The late 19th century in Victoria abounds with stories of giant trees.

They were valued for their statistics, as well as their timber. At the Centennial International Exhibition in Melbourne in 1888, a reward of 20 was offered to anyone who could locate a tree taller than 122 metres. The tallest identified was a mountain ash, Eucalyptus regnans, on Mount Baw Baw, which measured at 99.4 metres.

Many early settlers found Victoria's damp, dense mountain forests of towering mountain ash and ancient tree ferns a mysterious and alien environment. The novelist, Marcus Clarke, found these magnificent trees ``fit emblems of the departed grandeur of the wilderness".

The search for the tallest tree in the world continues to fascinate.

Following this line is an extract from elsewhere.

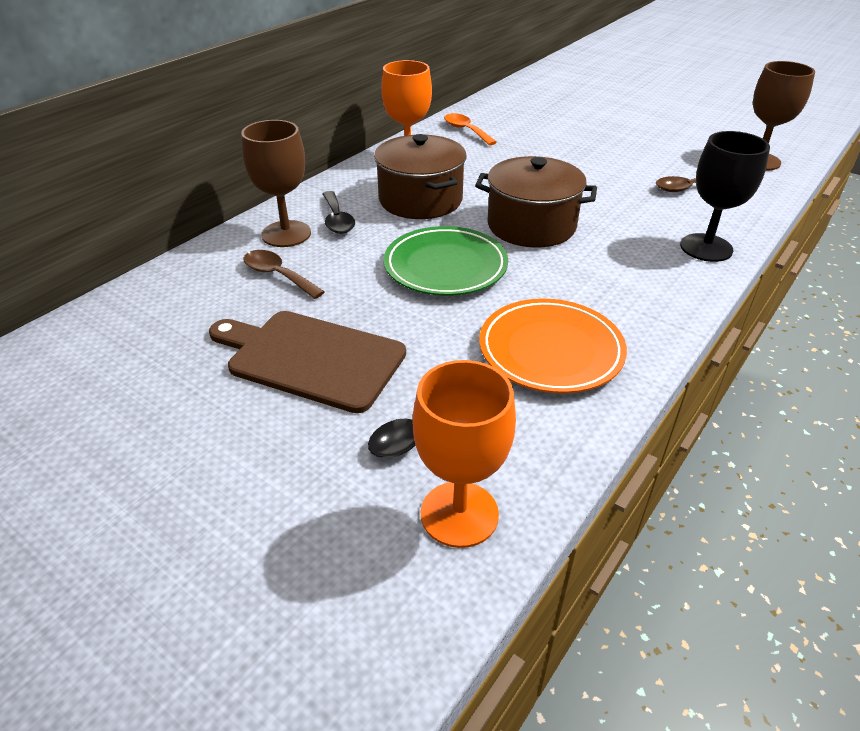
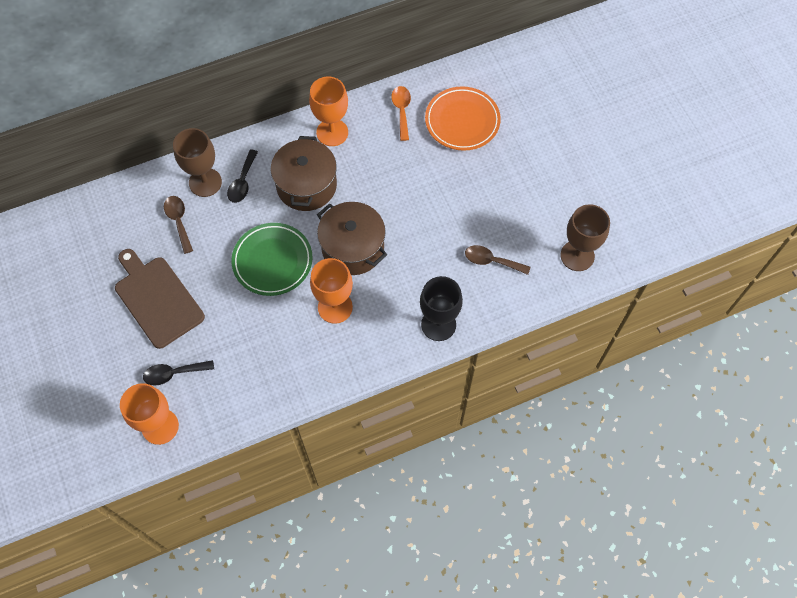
camera: 30 degrees right, 25 degrees up
orange plate [479,299,627,393] -> orange plate moved to [425,86,501,151]
none -> orange goblet [310,258,353,324]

In the early 1970s, Werner Marschalek who spent his spare time prospecting for crystals in the mountain forests of Victoria, came across the biggest tree he had ever seen. He measured it at roughly 25 metres in circumference two metres off the ground.

Years later, Werner and his brother Joseph decided to return and measure the tree properly and register it officially with the Guinness Book of Records as possibly the largest tree in the world. They spent months scouring the area with a friend, Ray Wright. Eventually, they came across a timber cutter who boasted of having cut the giant tree down. He had had to use dynamite!

When the Marschaleks found another giant mountain ash in 1986, Werner decided to leave nothing to chance. He contacted his local Member of Parliament who spoke to Joan Kirner, the then Minister for Conservation, Forest and Lands. Werner was assured that no logging would take place in that particular section of forest _ the headwaters of the Little Ada River _ but that the department did not have the resources to create a public walkway to the tree. Werner and Ray decided to do it themselves.

For the next five years, the two men spent every other weekend and $30,000 building a path to the Ada Tree, with occasional financial and physical assistance from the Friends of the Ada Tree and encouragement, support and grants from the department. At one stage, a group of prisoners from Pentridge worked on the project.

The path to the Ada Tree is via an enchanting rainforest gully full of mosses, ferns and liverworts growing by a creek under the cool, damp shade of ancient, gnarled myrtle beeches and sassafras. ``We decided to make lots of bends and twists to make the walk surprising," Ray said. ``We also put in ramps instead of steps to make it accessible to everyone _ even people in wheelchairs." There are vast stumps of trees long since cut down, still marked with the slots where boards were secured for the timber cutter to climb above the buttress.

Finding the Ada Tree is an adventure in itself. The winding Ada River Road is unsealed and a bit rough in patches. It is lined with huge trees and layer upon layer of interlaced ferns. It seems to go on forever but the carpark is well signposted. The walk to the tree and back is four kilometres and takes about one-and-a-half hours. There is an alternative route back to the car park via the bush track from the old Federal Mill site.

The department has constructed a platform around the base of the Ada Tree so that its roots will not be damaged by large numbers of people walking round it. It is a joy to watch people coming out of the undergrowth into the clearing round the tree and see the look on their faces after the wonder of the rainforest and then the sheer size of the tree. Most walk up to the tree and touch it reverently, like the toe of St Peter in the Vatican.

Like Michelangelo's statue, the Ada Tree is an inspiration but it is also very much alive. It is 76 metres high and 15 metres round the truck at 1.5 metres above the ground. It is more than 300 years old.

As it takes at least 100 years to form tree hollows, such a giant of the forest offers priceless accommodation to birds and animals totally dependent on hollows, such as the endangered Leadbeater's possum - one of the emblems of Victoria.

IF YOU GO THE Ada Tree is on the Ada River Road, a left turn off the Powelltown Noojee Road, after Powelltown but before Noojee. The most direct route from Melbourne is to go to Yarra Junction via the Maroondah Highway.

Allow about two hours. There are toilets near the Ada Tree carpark.